In modern research, conventional electron accelerators have become a crucial tool. The majorly bright radiation produced by synchrotrons, or free electron lasers, supplies unique insights into matter at the atomic level. However, even the smallest versions of these super microscopes resemble the size of a soccer field.
In a so-called target chamber, the light pulse of the high-performance laser DRACO hits a gas-jet. The aim is to accelerate electrons to almost the speed of light on a distance shorter than a pencil's width. Foto: HZDR / F. Bierstedt
An alternative could be offered by laser plasma acceleration: with a much smaller footprint and extremely higher peak currents it could be the basis for the modern generation of compact light sources. Until now, the challenge with laser accelerators has been to develop a stable and reliable electron beam, which is considered to be the prerequisite for potential applications. A method to increase both beam quality and stability has now been developed by Physicists at the
Helmholtz-Zentrum Dresden-Rossendorf (HZDR).

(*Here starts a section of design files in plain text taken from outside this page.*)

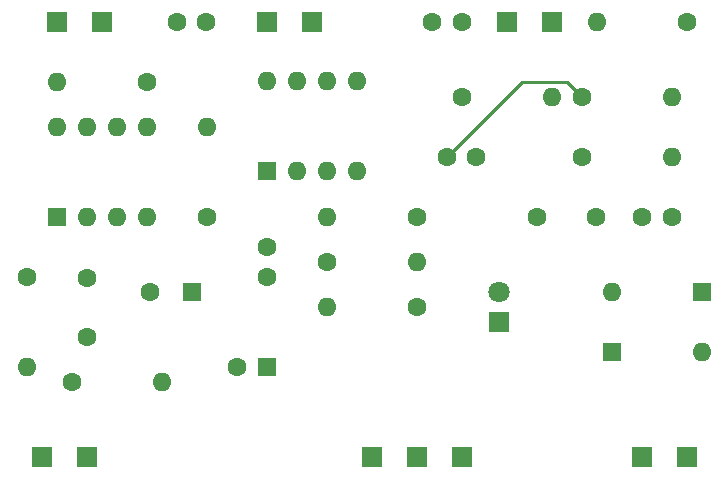
<source format=gbr>
%TF.GenerationSoftware,KiCad,Pcbnew,7.0.1*%
%TF.CreationDate,2023-11-26T17:03:09+00:00*%
%TF.ProjectId,ring-modulator,72696e67-2d6d-46f6-9475-6c61746f722e,rev?*%
%TF.SameCoordinates,Original*%
%TF.FileFunction,Copper,L1,Top*%
%TF.FilePolarity,Positive*%
%FSLAX46Y46*%
G04 Gerber Fmt 4.6, Leading zero omitted, Abs format (unit mm)*
G04 Created by KiCad (PCBNEW 7.0.1) date 2023-11-26 17:03:09*
%MOMM*%
%LPD*%
G01*
G04 APERTURE LIST*
%TA.AperFunction,ComponentPad*%
%ADD10R,1.700000X1.700000*%
%TD*%
%TA.AperFunction,ComponentPad*%
%ADD11C,1.600000*%
%TD*%
%TA.AperFunction,ComponentPad*%
%ADD12O,1.600000X1.600000*%
%TD*%
%TA.AperFunction,ComponentPad*%
%ADD13R,1.800000X1.800000*%
%TD*%
%TA.AperFunction,ComponentPad*%
%ADD14C,1.800000*%
%TD*%
%TA.AperFunction,ComponentPad*%
%ADD15R,1.600000X1.600000*%
%TD*%
%TA.AperFunction,Conductor*%
%ADD16C,0.250000*%
%TD*%
G04 APERTURE END LIST*
D10*
%TO.P,J12,1,Pin_1*%
%TO.N,+9V*%
X135890000Y-137160000D03*
%TD*%
D11*
%TO.P,R5,1*%
%TO.N,Net-(J9-Pin_1)*%
X153670000Y-111760000D03*
D12*
%TO.P,R5,2*%
%TO.N,GND*%
X161290000Y-111760000D03*
%TD*%
D10*
%TO.P,J11,1,Pin_1*%
%TO.N,Net-(J11-Pin_1)*%
X139700000Y-137160000D03*
%TD*%
D11*
%TO.P,R6,1*%
%TO.N,+9V*%
X139700000Y-124460000D03*
D12*
%TO.P,R6,2*%
%TO.N,Net-(C6-Pad1)*%
X132080000Y-124460000D03*
%TD*%
D10*
%TO.P,J5,1,Pin_1*%
%TO.N,GND*%
X111760000Y-137160000D03*
%TD*%
%TO.P,J8,1,Pin_1*%
%TO.N,Net-(J8-Pin_1)*%
X147320000Y-100330000D03*
%TD*%
D13*
%TO.P,D3,1,K*%
%TO.N,GND*%
X146685000Y-125730000D03*
D14*
%TO.P,D3,2,A*%
%TO.N,Net-(D3-A)*%
X146685000Y-123190000D03*
%TD*%
D11*
%TO.P,C8,1*%
%TO.N,Net-(U2--)*%
X142240000Y-111760000D03*
%TO.P,C8,2*%
%TO.N,Net-(D3-A)*%
X144740000Y-111760000D03*
%TD*%
%TO.P,R7,1*%
%TO.N,Net-(U2-+)*%
X139700000Y-116840000D03*
D12*
%TO.P,R7,2*%
%TO.N,Net-(C6-Pad1)*%
X132080000Y-116840000D03*
%TD*%
D11*
%TO.P,R3,1*%
%TO.N,Net-(U1-LFIL)*%
X106680000Y-121920000D03*
D12*
%TO.P,R3,2*%
%TO.N,Net-(C4-Pad1)*%
X106680000Y-129540000D03*
%TD*%
D11*
%TO.P,R9,1*%
%TO.N,Net-(U2--)*%
X153670000Y-106680000D03*
D12*
%TO.P,R9,2*%
%TO.N,Net-(C7-Pad2)*%
X161290000Y-106680000D03*
%TD*%
D11*
%TO.P,C4,1*%
%TO.N,Net-(C4-Pad1)*%
X127000000Y-121920000D03*
%TO.P,C4,2*%
%TO.N,Net-(U2-+)*%
X127000000Y-119420000D03*
%TD*%
D10*
%TO.P,J6,1,Pin_1*%
%TO.N,Net-(D1-K)*%
X162560000Y-137160000D03*
%TD*%
D11*
%TO.P,R8,1*%
%TO.N,Net-(C6-Pad1)*%
X132080000Y-120650000D03*
D12*
%TO.P,R8,2*%
%TO.N,GND*%
X139700000Y-120650000D03*
%TD*%
D15*
%TO.P,D2,1,K*%
%TO.N,GND*%
X156210000Y-128270000D03*
D12*
%TO.P,D2,2,A*%
%TO.N,Net-(D1-K)*%
X163830000Y-128270000D03*
%TD*%
D10*
%TO.P,J2,1,Pin_1*%
%TO.N,Net-(J2-Pin_1)*%
X113030000Y-100330000D03*
%TD*%
D11*
%TO.P,C2,1*%
%TO.N,Net-(J2-Pin_1)*%
X119380000Y-100330000D03*
%TO.P,C2,2*%
%TO.N,GND*%
X121880000Y-100330000D03*
%TD*%
D15*
%TO.P,C6,1*%
%TO.N,Net-(C6-Pad1)*%
X127000000Y-129540000D03*
D11*
%TO.P,C6,2*%
%TO.N,GND*%
X124500000Y-129540000D03*
%TD*%
D15*
%TO.P,U1,1,OFIL*%
%TO.N,unconnected-(U1-OFIL-Pad1)*%
X109220000Y-116840000D03*
D12*
%TO.P,U1,2,LFIL*%
%TO.N,Net-(U1-LFIL)*%
X111760000Y-116840000D03*
%TO.P,U1,3,IN*%
%TO.N,Net-(U1-IN)*%
X114300000Y-116840000D03*
%TO.P,U1,4,V+*%
%TO.N,Net-(U1-V+)*%
X116840000Y-116840000D03*
%TO.P,U1,5,RT*%
%TO.N,Net-(U1-RT)*%
X116840000Y-109220000D03*
%TO.P,U1,6,CT*%
%TO.N,Net-(J2-Pin_1)*%
X114300000Y-109220000D03*
%TO.P,U1,7,GND*%
%TO.N,GND*%
X111760000Y-109220000D03*
%TO.P,U1,8,Q*%
%TO.N,unconnected-(U1-Q-Pad8)*%
X109220000Y-109220000D03*
%TD*%
D10*
%TO.P,J7,1,Pin_1*%
%TO.N,GND*%
X158750000Y-137160000D03*
%TD*%
%TO.P,J1,1,Pin_1*%
%TO.N,+9V*%
X127000000Y-100330000D03*
%TD*%
D15*
%TO.P,D1,1,K*%
%TO.N,Net-(D1-K)*%
X163830000Y-123190000D03*
D12*
%TO.P,D1,2,A*%
%TO.N,GND*%
X156210000Y-123190000D03*
%TD*%
D10*
%TO.P,J10,1,Pin_1*%
%TO.N,GND*%
X143510000Y-137160000D03*
%TD*%
D11*
%TO.P,C3,1*%
%TO.N,Net-(J4-Pin_1)*%
X111760000Y-127000000D03*
%TO.P,C3,2*%
%TO.N,Net-(U1-IN)*%
X111760000Y-122000000D03*
%TD*%
%TO.P,R1,1*%
%TO.N,Net-(U1-V+)*%
X121920000Y-116840000D03*
D12*
%TO.P,R1,2*%
%TO.N,+9V*%
X121920000Y-109220000D03*
%TD*%
D10*
%TO.P,J4,1,Pin_1*%
%TO.N,Net-(J4-Pin_1)*%
X107950000Y-137160000D03*
%TD*%
D15*
%TO.P,C1,1*%
%TO.N,Net-(U1-V+)*%
X120650000Y-123190000D03*
D11*
%TO.P,C1,2*%
%TO.N,GND*%
X117150000Y-123190000D03*
%TD*%
%TO.P,C5,1*%
%TO.N,Net-(J9-Pin_1)*%
X149900000Y-116840000D03*
%TO.P,C5,2*%
%TO.N,Net-(D1-K)*%
X154900000Y-116840000D03*
%TD*%
%TO.P,C9,1*%
%TO.N,Net-(D3-A)*%
X141010000Y-100330000D03*
%TO.P,C9,2*%
%TO.N,Net-(J8-Pin_1)*%
X143510000Y-100330000D03*
%TD*%
%TO.P,C7,1*%
%TO.N,GND*%
X158790000Y-116840000D03*
%TO.P,C7,2*%
%TO.N,Net-(C7-Pad2)*%
X161290000Y-116840000D03*
%TD*%
D15*
%TO.P,U2,1,NULL*%
%TO.N,unconnected-(U2-NULL-Pad1)*%
X127010000Y-113020000D03*
D12*
%TO.P,U2,2,-*%
%TO.N,Net-(U2--)*%
X129550000Y-113020000D03*
%TO.P,U2,3,+*%
%TO.N,Net-(U2-+)*%
X132090000Y-113020000D03*
%TO.P,U2,4,V-*%
%TO.N,GND*%
X134630000Y-113020000D03*
%TO.P,U2,5,NULL*%
%TO.N,unconnected-(U2-NULL-Pad5)*%
X134630000Y-105400000D03*
%TO.P,U2,6*%
%TO.N,Net-(J9-Pin_1)*%
X132090000Y-105400000D03*
%TO.P,U2,7,V+*%
%TO.N,+9V*%
X129550000Y-105400000D03*
%TO.P,U2,8,NC*%
%TO.N,unconnected-(U2-NC-Pad8)*%
X127010000Y-105400000D03*
%TD*%
D10*
%TO.P,J13,1,Pin_1*%
%TO.N,GND*%
X130810000Y-100330000D03*
%TD*%
D11*
%TO.P,R2,1*%
%TO.N,Net-(U1-RT)*%
X116840000Y-105410000D03*
D12*
%TO.P,R2,2*%
%TO.N,Net-(J3-Pin_1)*%
X109220000Y-105410000D03*
%TD*%
D10*
%TO.P,J9,1,Pin_1*%
%TO.N,Net-(J9-Pin_1)*%
X151130000Y-100330000D03*
%TD*%
D11*
%TO.P,R4,1*%
%TO.N,Net-(C4-Pad1)*%
X110490000Y-130810000D03*
D12*
%TO.P,R4,2*%
%TO.N,GND*%
X118110000Y-130810000D03*
%TD*%
D10*
%TO.P,J3,1,Pin_1*%
%TO.N,Net-(J3-Pin_1)*%
X109220000Y-100330000D03*
%TD*%
D11*
%TO.P,R11,1*%
%TO.N,Net-(D3-A)*%
X143510000Y-106680000D03*
D12*
%TO.P,R11,2*%
%TO.N,Net-(J11-Pin_1)*%
X151130000Y-106680000D03*
%TD*%
D11*
%TO.P,R10,1*%
%TO.N,Net-(C7-Pad2)*%
X162560000Y-100330000D03*
D12*
%TO.P,R10,2*%
%TO.N,Net-(J9-Pin_1)*%
X154940000Y-100330000D03*
%TD*%
D16*
%TO.N,Net-(U2--)*%
X152400000Y-105410000D02*
X148590000Y-105410000D01*
X153670000Y-106680000D02*
X152400000Y-105410000D01*
X148590000Y-105410000D02*
X142240000Y-111760000D01*
%TD*%
M02*

</source>
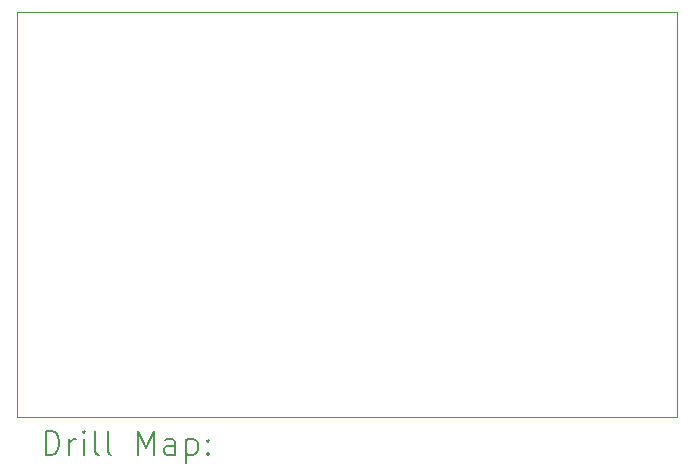
<source format=gbr>
%TF.GenerationSoftware,KiCad,Pcbnew,7.0.1*%
%TF.CreationDate,2023-03-23T13:10:33+01:00*%
%TF.ProjectId,BMS_Ctrl_DE-9_Adaptor,424d535f-4374-4726-9c5f-44452d395f41,rev?*%
%TF.SameCoordinates,Original*%
%TF.FileFunction,Drillmap*%
%TF.FilePolarity,Positive*%
%FSLAX45Y45*%
G04 Gerber Fmt 4.5, Leading zero omitted, Abs format (unit mm)*
G04 Created by KiCad (PCBNEW 7.0.1) date 2023-03-23 13:10:33*
%MOMM*%
%LPD*%
G01*
G04 APERTURE LIST*
%ADD10C,0.100000*%
%ADD11C,0.200000*%
G04 APERTURE END LIST*
D10*
X11049000Y-6858000D02*
X16637000Y-6858000D01*
X16637000Y-10287000D01*
X11049000Y-10287000D01*
X11049000Y-6858000D01*
D11*
X11291619Y-10604524D02*
X11291619Y-10404524D01*
X11291619Y-10404524D02*
X11339238Y-10404524D01*
X11339238Y-10404524D02*
X11367809Y-10414048D01*
X11367809Y-10414048D02*
X11386857Y-10433095D01*
X11386857Y-10433095D02*
X11396381Y-10452143D01*
X11396381Y-10452143D02*
X11405905Y-10490238D01*
X11405905Y-10490238D02*
X11405905Y-10518810D01*
X11405905Y-10518810D02*
X11396381Y-10556905D01*
X11396381Y-10556905D02*
X11386857Y-10575952D01*
X11386857Y-10575952D02*
X11367809Y-10595000D01*
X11367809Y-10595000D02*
X11339238Y-10604524D01*
X11339238Y-10604524D02*
X11291619Y-10604524D01*
X11491619Y-10604524D02*
X11491619Y-10471190D01*
X11491619Y-10509286D02*
X11501143Y-10490238D01*
X11501143Y-10490238D02*
X11510667Y-10480714D01*
X11510667Y-10480714D02*
X11529714Y-10471190D01*
X11529714Y-10471190D02*
X11548762Y-10471190D01*
X11615428Y-10604524D02*
X11615428Y-10471190D01*
X11615428Y-10404524D02*
X11605905Y-10414048D01*
X11605905Y-10414048D02*
X11615428Y-10423571D01*
X11615428Y-10423571D02*
X11624952Y-10414048D01*
X11624952Y-10414048D02*
X11615428Y-10404524D01*
X11615428Y-10404524D02*
X11615428Y-10423571D01*
X11739238Y-10604524D02*
X11720190Y-10595000D01*
X11720190Y-10595000D02*
X11710667Y-10575952D01*
X11710667Y-10575952D02*
X11710667Y-10404524D01*
X11844000Y-10604524D02*
X11824952Y-10595000D01*
X11824952Y-10595000D02*
X11815428Y-10575952D01*
X11815428Y-10575952D02*
X11815428Y-10404524D01*
X12072571Y-10604524D02*
X12072571Y-10404524D01*
X12072571Y-10404524D02*
X12139238Y-10547381D01*
X12139238Y-10547381D02*
X12205905Y-10404524D01*
X12205905Y-10404524D02*
X12205905Y-10604524D01*
X12386857Y-10604524D02*
X12386857Y-10499762D01*
X12386857Y-10499762D02*
X12377333Y-10480714D01*
X12377333Y-10480714D02*
X12358286Y-10471190D01*
X12358286Y-10471190D02*
X12320190Y-10471190D01*
X12320190Y-10471190D02*
X12301143Y-10480714D01*
X12386857Y-10595000D02*
X12367809Y-10604524D01*
X12367809Y-10604524D02*
X12320190Y-10604524D01*
X12320190Y-10604524D02*
X12301143Y-10595000D01*
X12301143Y-10595000D02*
X12291619Y-10575952D01*
X12291619Y-10575952D02*
X12291619Y-10556905D01*
X12291619Y-10556905D02*
X12301143Y-10537857D01*
X12301143Y-10537857D02*
X12320190Y-10528333D01*
X12320190Y-10528333D02*
X12367809Y-10528333D01*
X12367809Y-10528333D02*
X12386857Y-10518810D01*
X12482095Y-10471190D02*
X12482095Y-10671190D01*
X12482095Y-10480714D02*
X12501143Y-10471190D01*
X12501143Y-10471190D02*
X12539238Y-10471190D01*
X12539238Y-10471190D02*
X12558286Y-10480714D01*
X12558286Y-10480714D02*
X12567809Y-10490238D01*
X12567809Y-10490238D02*
X12577333Y-10509286D01*
X12577333Y-10509286D02*
X12577333Y-10566429D01*
X12577333Y-10566429D02*
X12567809Y-10585476D01*
X12567809Y-10585476D02*
X12558286Y-10595000D01*
X12558286Y-10595000D02*
X12539238Y-10604524D01*
X12539238Y-10604524D02*
X12501143Y-10604524D01*
X12501143Y-10604524D02*
X12482095Y-10595000D01*
X12663048Y-10585476D02*
X12672571Y-10595000D01*
X12672571Y-10595000D02*
X12663048Y-10604524D01*
X12663048Y-10604524D02*
X12653524Y-10595000D01*
X12653524Y-10595000D02*
X12663048Y-10585476D01*
X12663048Y-10585476D02*
X12663048Y-10604524D01*
X12663048Y-10480714D02*
X12672571Y-10490238D01*
X12672571Y-10490238D02*
X12663048Y-10499762D01*
X12663048Y-10499762D02*
X12653524Y-10490238D01*
X12653524Y-10490238D02*
X12663048Y-10480714D01*
X12663048Y-10480714D02*
X12663048Y-10499762D01*
M02*

</source>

The fundamental principle of laser acceleration seems to be quite simple: A bundled, ultra-strong laser beam hits a trace of gas, which immediately develops plasma – an ionized state of matter also referring to a whirling mix of charged particles. Electrons are pushed away from their parent ions by the power of the light pulse, thus developing a kind of bubble-like structure with a powerful electric field in the plasma.
This field is dragged behind by the laser pulse like a stern wave, and it traps the electrons, accelerating them to practically the speed of light.
These speedy particles allow us to generate x-rays. For instance, when we make these electron bundles collide with another laser beam, the impact generates bright, ultra-short x-ray flashes – an immensely valuable research tool for examining extreme states of matter.
Dr. Arie Irman, the HZDR Institute of Radiation Physics
Right Time + Right Place = Perfect Acceleration
The strength of the secondary radiation majorly relies on the electrical current of the particles. In turn, the current is regularly determined by the number of electrons fed into the process. Thus, laser-powered acceleration holds immense potential since it reaches considerably higher peak currents when compared with the standard method.
However, as Physicist Jurjen Pieter Couperus highlights, the so-called beam loading effect kicks in,
These higher currents create an electric self-field strong enough to superimpose and disturb the laser-driven wave, distorting thereby the beam. The bundle is stretched out and not accelerated properly. The electrons therefore have different energies and quality levels.” However, in order to use them as a tool for several other experiments, it is necessary for each beam to have the same parameters. “The electrons have to be in the right place at the right time,” summarizes Couperus, who is a Ph.D. candidate in Irman’s team.
The two Researchers, in partnership with other colleagues at the HZDR, were the first to show how the beam loading effect can be exploited for enhanced beam quality. A bit of nitrogen is added to the helium at which the laser beam is generally directed.
We can control the number of electrons we feed into the process by changing the concentration of the nitrogen. In our experiments, we found out that conditions are ideal at a charge of about 300 picocoulomb. Any deviation from it – if we add more or fewer electrons to the wave – results in a broader spread of energy, which impairs beam quality.
Dr. Arie Irman , the HZDR Institute of Radiation Physics
The Physicists’ calculations demonstrate that experiments under perfect conditions yield peak currents of about 50 kA.
“To put this in context, only about 0.6 kiloamperes flow through the standard overhead line for a German high-speed train,” Jurjen Pieter Couperus explains. He is indeed confident that they will be able to beat their own record, “Using our findings and a laser pulse in the petawatt range, which our high-intensity laser DRACO can achieve, we should be able to generate a high-quality electron beam with peak currents of 150 kiloamperes. That would exceed modern large-scale research accelerators by about two orders of magnitude.” An achievement which the Researchers from Dresden believe would make way for the modern generation of compact radiation sources.